Os quatro principais pontos da Declaração sobre Florestas e Uso do Solo incluem proteção a povos indígenas como ‘guardiões da floresta’, promoção de uma cadeia ambientalmente sustentável de oferta e demanda de commodities, financiamento para promoção de economia verde e defesa de regulamentações que limitem o financiamento e comércio internacional de produtos ligados ao desmatamento.

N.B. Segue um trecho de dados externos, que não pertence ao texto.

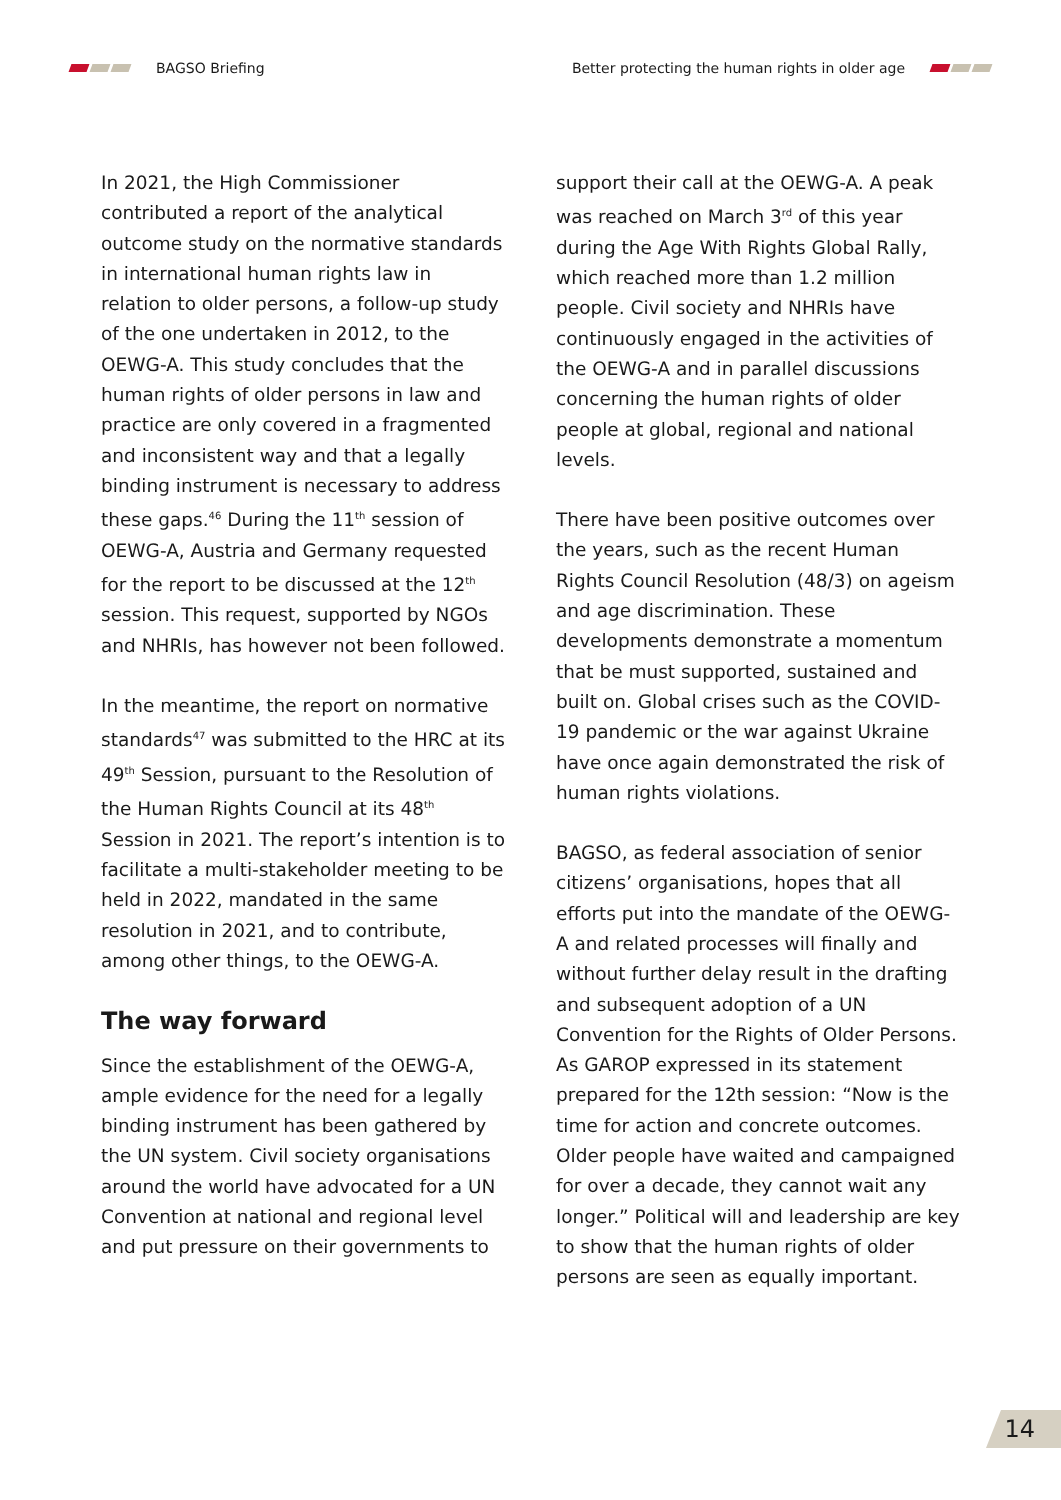BAGSO Briefing
Better protecting the human rights in older age
In 2021, the High Commissioner contributed a report of the analytical outcome study on the normative standards in international human rights law in relation to older persons, a follow-up study of the one undertaken in 2012, to the OEWG-A. This study concludes that the human rights of older persons in law and practice are only covered in a fragmented and inconsistent way and that a legally binding instrument is necessary to address these gaps.<sup>46</sup> During the 11<sup>th</sup> session of OEWG-A, Austria and Germany requested for the report to be discussed at the 12<sup>th</sup> session. This request, supported by NGOs and NHRIs, has however not been followed.
In the meantime, the report on normative standards<sup>47</sup> was submitted to the HRC at its 49<sup>th</sup> Session, pursuant to the Resolution of the Human Rights Council at its 48<sup>th</sup> Session in 2021. The report’s intention is to facilitate a multi-stakeholder meeting to be held in 2022, mandated in the same resolution in 2021, and to contribute, among other things, to the OEWG-A.
The way forward
Since the establishment of the OEWG-A, ample evidence for the need for a legally binding instrument has been gathered by the UN system. Civil society organisations around the world have advocated for a UN Convention at national and regional level and put pressure on their governments to
support their call at the OEWG-A. A peak was reached on March 3<sup>rd</sup> of this year during the Age With Rights Global Rally, which reached more than 1.2 million people. Civil society and NHRIs have continuously engaged in the activities of the OEWG-A and in parallel discussions concerning the human rights of older people at global, regional and national levels.
There have been positive outcomes over the years, such as the recent Human Rights Council Resolution (48/3) on ageism and age discrimination. These developments demonstrate a momentum that be must supported, sustained and built on. Global crises such as the COVID-19 pandemic or the war against Ukraine have once again demonstrated the risk of human rights violations.
BAGSO, as federal association of senior citizens’ organisations, hopes that all efforts put into the mandate of the OEWG-A and related processes will finally and without further delay result in the drafting and subsequent adoption of a UN Convention for the Rights of Older Persons. As GAROP expressed in its statement prepared for the 12th session: “Now is the time for action and concrete outcomes. Older people have waited and campaigned for over a decade, they cannot wait any longer.” Political will and leadership are key to show that the human rights of older persons are seen as equally important.
14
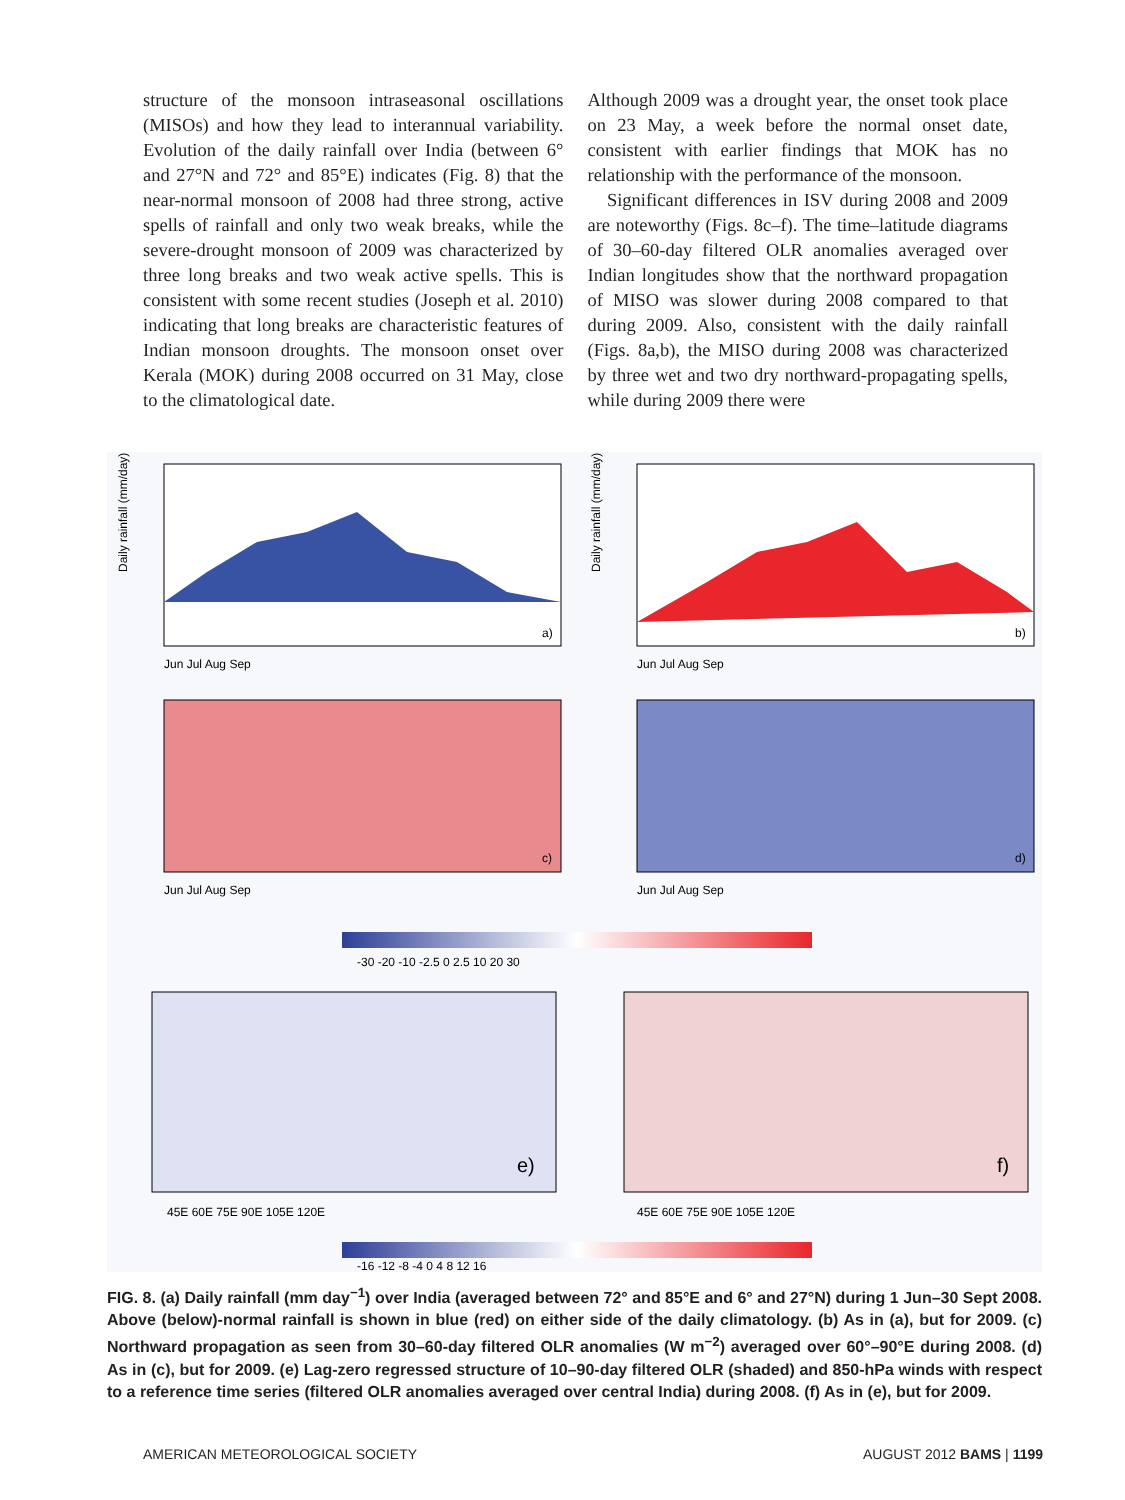structure of the monsoon intraseasonal oscillations (MISOs) and how they lead to interannual variability. Evolution of the daily rainfall over India (between 6° and 27°N and 72° and 85°E) indicates (Fig. 8) that the near-normal monsoon of 2008 had three strong, active spells of rainfall and only two weak breaks, while the severe-drought monsoon of 2009 was characterized by three long breaks and two weak active spells. This is consistent with some recent studies (Joseph et al. 2010) indicating that long breaks are characteristic features of Indian monsoon droughts. The monsoon onset over Kerala (MOK) during 2008 occurred on 31 May, close to the climatological date.
Although 2009 was a drought year, the onset took place on 23 May, a week before the normal onset date, consistent with earlier findings that MOK has no relationship with the performance of the monsoon.
Significant differences in ISV during 2008 and 2009 are noteworthy (Figs. 8c–f). The time–latitude diagrams of 30–60-day filtered OLR anomalies averaged over Indian longitudes show that the northward propagation of MISO was slower during 2008 compared to that during 2009. Also, consistent with the daily rainfall (Figs. 8a,b), the MISO during 2008 was characterized by three wet and two dry northward-propagating spells, while during 2009 there were
Daily rainfall (mm/day)
Daily rainfall (mm/day)
a)
b)
Jun Jul Aug Sep
Jun Jul Aug Sep
c)
d)
Jun Jul Aug Sep
Jun Jul Aug Sep
-30 -20 -10 -2.5 0 2.5 10 20 30
e)
f)
45E 60E 75E 90E 105E 120E
45E 60E 75E 90E 105E 120E
-16 -12 -8 -4 0 4 8 12 16
FIG. 8. (a) Daily rainfall (mm day<sup>−1</sup>) over India (averaged between 72° and 85°E and 6° and 27°N) during 1 Jun–30 Sept 2008. Above (below)-normal rainfall is shown in blue (red) on either side of the daily climatology. (b) As in (a), but for 2009. (c) Northward propagation as seen from 30–60-day filtered OLR anomalies (W m<sup>−2</sup>) averaged over 60°–90°E during 2008. (d) As in (c), but for 2009. (e) Lag-zero regressed structure of 10–90-day filtered OLR (shaded) and 850-hPa winds with respect to a reference time series (filtered OLR anomalies averaged over central India) during 2008. (f) As in (e), but for 2009.
AMERICAN METEOROLOGICAL SOCIETY AUGUST 2012 BAMS | 1199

Mecanismos que estão na contramão da política ambiental brasileira.

Nos últimos dois anos, a devastação florestal medida pelo sistema oficial do Instituto Nacional de Pesquisas Espaciais (Inpe), o Prodes, ficou mais de 40% acima de 2018 e mais de 60% acima do que foi medido na última década, entre 2010 e 2020.

Foto: Arquivo Pessoal

Márcio Astrini: Enquanto os líderes mundiais aproveitam a COP26 para tentar manter vivo o objetivo de 1,5ºC, Bolsonaro regride a 2015 e mostra que se importa com o futuro do planeta tanto quanto com as vítimas da covid-19.

Foto: Arquivo Pessoal

Para Márcio Astrini, secretário-geral do Observatório do Clima, a adesão do Brasil ao acordo contradiz a meta do governo, que é reduzir a área desmatada em 2021 a 8.762 quilômetros quadrados – cerca de 16% a mais do que quando o presidente Jair Bolsonaro (sem partido) assumiu o poder.

“Dizer que seu objetivo é entregar o país com um desmatamento 16% maior do que quando você assumiu não é um plano, é uma confissão de culpa”, critica Astrini. É o terceiro plano de combate ao desmatamento que o governo divulga, depois de ter revogado o Plano de Prevenção e Controle do Desmatamento na Amazônia (PPCDAm) logo que assumiu.

A Declaração sobre Florestas, que deverá vir acompanhada de um fundo de US$ 19 bilhões, é o segundo documento do tipo produzido nos últimos sete anos. Em 2014, em Nova York, dezenas de países assinaram uma declaração prometendo eliminar o desmatamento até 2020. O Brasil jamais subscreveu o texto. O documento de Glasgow, que deve ser um dos principais resultados da COP26, estica o prazo e conta com a adesão de todos os grandes países tropicais.

Na segunda-feira, 1, o Brasil já havia anunciado a intenção de elevar o corte na emissão de gases de efeito estufa para 50% até 2030. Mas não informou qual base de cálculo será utilizada para essa atualização. Em 2020, o governo de Bolsonaro alterou a NDC (a meta nacional no Acordo de Paris) e acrescentou 400 milhões de toneladas de CO2 ao objetivo anterior, de 2015. Agora, anunciou que pretende voltar ao índice do NDC de 2015 nos próximos nove anos.

“Parece aquelas promoções de black friday: tudo pela metade do dobro”, ironizou Cláudio Ângelo. “Se quisesse mesmo apresentar um compromisso compatível com o Acordo de Paris, a meta deveria ser de 80% de corte. Enquanto os líderes mundiais aproveitam a COP26 para tentar manter vivo o objetivo de 1,5ºC, Bolsonaro regride a 2015 e mostra que se importa com o futuro do planeta tanto quanto com as vítimas da covid-19”, completou Márcio Astrini.